Eppure, l’opinione pubblica sembra in preda ad un grande malinteso, e la copertura mediatica sugli effetti delle alterazioni climatiche sulla biodiversità è tre volte maggiore rispetto a quella relativa alla deforestazione, all’urbanizzazione e la distruzione degli habitat, sebbene questi siano attualmente di gran lunga i principali impatti sugli organismi viventi. In generale, si parla di crisi climatica otto volte di più di quanto non si faccia per la crisi della biodiversità.
Ma perché è importante mettere a fuoco entrambe le grandi crisi ambientali del nostro tempo con la giusta nitidezza? Concentrarsi esclusivamente sulla riduzione e l’azzeramento delle emissioni di anidride carbonica e altri gas climalteranti rischia di farci credere che basti convertire il nostro settore energetico in modo da non renderlo più dipendente dai combustibili fossili per risolvere tutti i problemi ambientali. In realtà anche se riuscissimo a decarbonizzare del tutto le nostre economie, le pressioni sulla biosfera non cesserebbero automaticamente. L’espansione urbana non sarebbe meno dannosa per gli habitat naturali se fosse eseguita tramite ruspe e bulldozer dotati di batterie al litio, così come la sovrapesca non sarebbe meno rovinosa per gli ecosistemi marini se operata da pescherecci elettrici.

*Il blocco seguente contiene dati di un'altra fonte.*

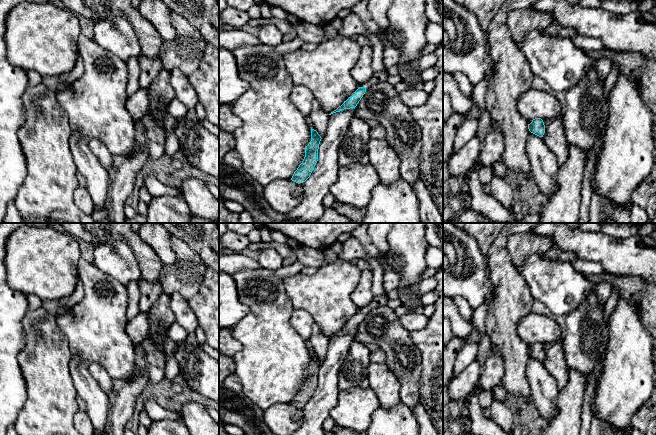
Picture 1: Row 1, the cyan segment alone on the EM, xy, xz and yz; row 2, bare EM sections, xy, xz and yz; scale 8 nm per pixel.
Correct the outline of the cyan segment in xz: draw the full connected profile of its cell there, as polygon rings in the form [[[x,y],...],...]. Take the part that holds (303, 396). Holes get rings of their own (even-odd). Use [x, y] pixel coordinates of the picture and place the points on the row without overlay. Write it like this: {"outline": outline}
{"outline": [[[311,352],[311,365],[306,370],[305,381],[294,396],[291,402],[292,405],[299,408],[305,406],[310,401],[318,385],[318,373],[321,363],[318,356]]]}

Non solo, ma alcune azioni per combattere l’aumento globale delle temperature potrebbero persino essere dannose per molte specie, se compiute attraverso una prospettiva miope. Ad esempio, la costruzione di pale eoliche lungo le rotte migratorie degli uccelli può costituire una significativa fonte di mortalità, così come la proliferazione di dighe lungo i corsi d’acqua può danneggiare profondamente gli ecosistemi fluviali. Senza dubbio trasformare il nostro modo di produrre energia è cruciale per evitare che la crisi climatica superi il punto di non ritorno, ma non basta. Se vogliamo fermare l’erosione dell’architettura vivente che rende abitabile il nostro pianeta non possiamo esimerci dall'arrestare la distruzione degli habitat naturali e dove possibile dovremmo pensare a ripristinarli. Immagazzinando carbonio nei loro tessuti viventi, animali, piante e funghi sarebbero inoltre dei preziosi alleati nella stabilizzazione del nostro clima, facendoci prendere, come si suol dire, due piccioni con una fava.